As creditworthy as his strike was Slater's admission - in these days when so many in sport profess to pay little attention to press and pundits - that the visitors' performance had been influenced in part by the expectations of the wider world.
"It's not something we've talked about, but the players are no' daft," said the 20-year-old. "We've picked up on some people maybe writing us off and I think everyone's playing for their own pride and wondering, why can we not push higher up the table? We've got a lot of good players so there's no reason why we can't push into the top six.
"Most people were expecting Dundee to get off to a good start but I think we were by far the better team in the first half. Second half it died off a bit but everyone worked so hard and hopefully it can continue on into the season."

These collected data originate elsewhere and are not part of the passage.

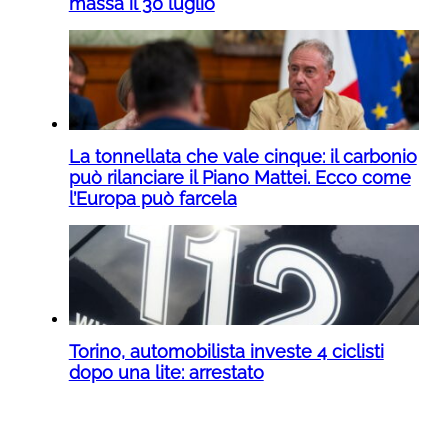
massa il 30 luglio
La tonnellata che vale cinque: il carbonio
può rilanciare il Piano Mattei. Ecco come
l’Europa può farcela
Torino, automobilista investe 4 ciclisti
dopo una lite: arrestato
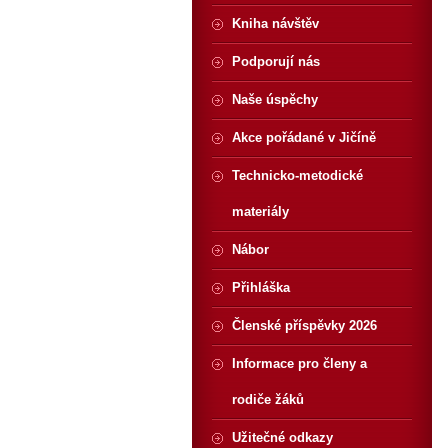
Kniha návštěv
Podporují nás
Naše úspěchy
Akce pořádané v Jičíně
Technicko-metodické
materiály
Nábor
Přihláška
Členské příspěvky 2026
Informace pro členy a
rodiče žáků
Užitečné odkazy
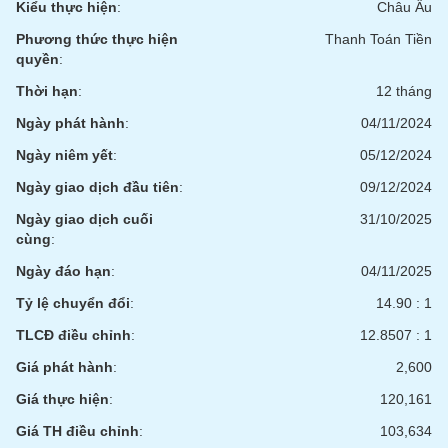
Kiểu thực hiện
:
Châu Âu
phân
tích
Phương thức thực hiện
Thanh Toán Tiền
(-)
quyền
:
Thời hạn
:
12 tháng
Thuật
ngữ
Ngày phát hành
:
04/11/2024
(-)
Ngày niêm yết
:
05/12/2024
Ngày giao dịch đầu tiên
:
09/12/2024
Dịch
vụ
Ngày giao dịch cuối
31/10/2025
(-)
cùng
:
Ngày đáo hạn
:
04/11/2025
Đào
Tỷ lệ chuyển đổi
:
14.90 : 1
tạo
TLCĐ điều chỉnh
:
12.8507 : 1
Giá phát hành
:
2,600
Giá thực hiện
:
120,161
Sách
tài
Giá TH điều chỉnh
:
103,634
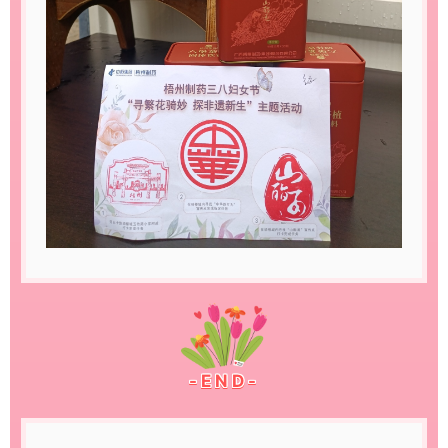
-END-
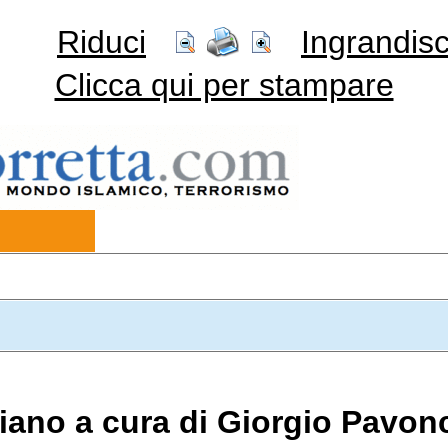
Riduci
Ingrandisc
Clicca qui per stampare
aliano a cura di Giorgio Pavon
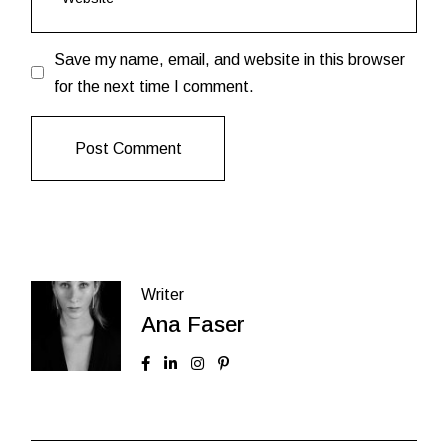
Save my name, email, and website in this browser
for the next time I comment.
Post Comment
Writer
Ana Faser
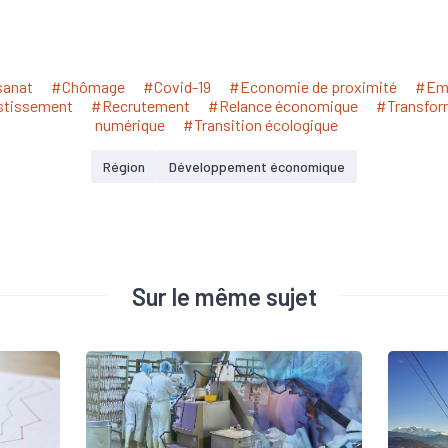
sanat
#Chômage
#Covid-19
#Economie de proximité
#Em
stissement
#Recrutement
#Relance économique
#Transfor
numérique
#Transition écologique
Région
Développement économique
Sur le même sujet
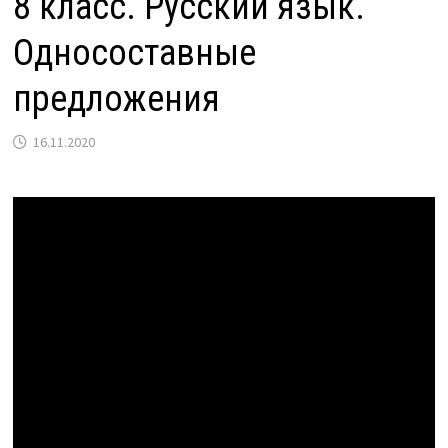
8 класс. Русский язык.
Односоставные
предложения
16.11.2020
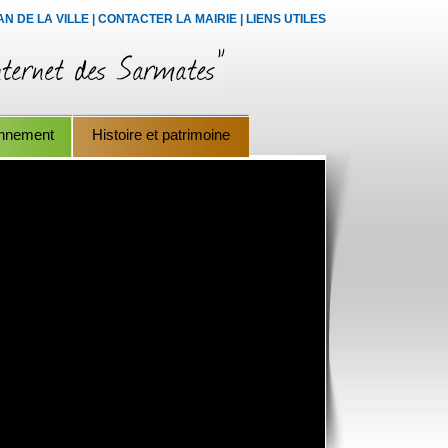
AN DE LA VILLE
|
CONTACTER LA MAIRIE
|
LIENS UTILES
onnement
Histoire et patrimoine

Dundee certainly started breezily and were, over the piece, worthy of the lead they earned through Harkins' penalty. The forward was, overall, the best player on the field, but he and his team-mates would drop out of the game for the rest of the first half and Slater's brilliant equaliser from a free-kick awarded just outside the penalty box was no more than his team deserved as they pressed their opponents into allowing them a substantial amount of possession in dangerous areas.
The second half conformed much more to the expected pattern with Harkins and Dundee captain Kevin Thomson increasingly influential, while Paul McGowan carried a threat. Within seconds of the restart Harkins carried the ball deep into the Kilmarnock box and forced a fine save from Craig Samson. Indeed, the goalkeeper was a busy man right to the end when he got the break that his performance deserved as Peter MacDonald's free-kick rebounded off the woodwork.
Ultimately, though, with Chris Johnston providing the visitors with some creative flair in the first half and both Josh Magennis and Tope Obadeyi sporadically causing Dundee problems, there was much to please both managers. Paul Hartley has, after all, every reason to believe that having played with such fluency in the second half his Dundee team should accrue enough points to avoid the kind of worries that normally afflict newly promoted sides.
Allan Johnston, the Kilmarnock manager, felt the penalty his side had conceded was a bit soft, meanwhile, suggesting that Harkins tends to be knocked over too easily. Yet he was satisfied with how his players dug in to avoid the defeat which, he thought, would probably have been their lot in similar circumstances last season.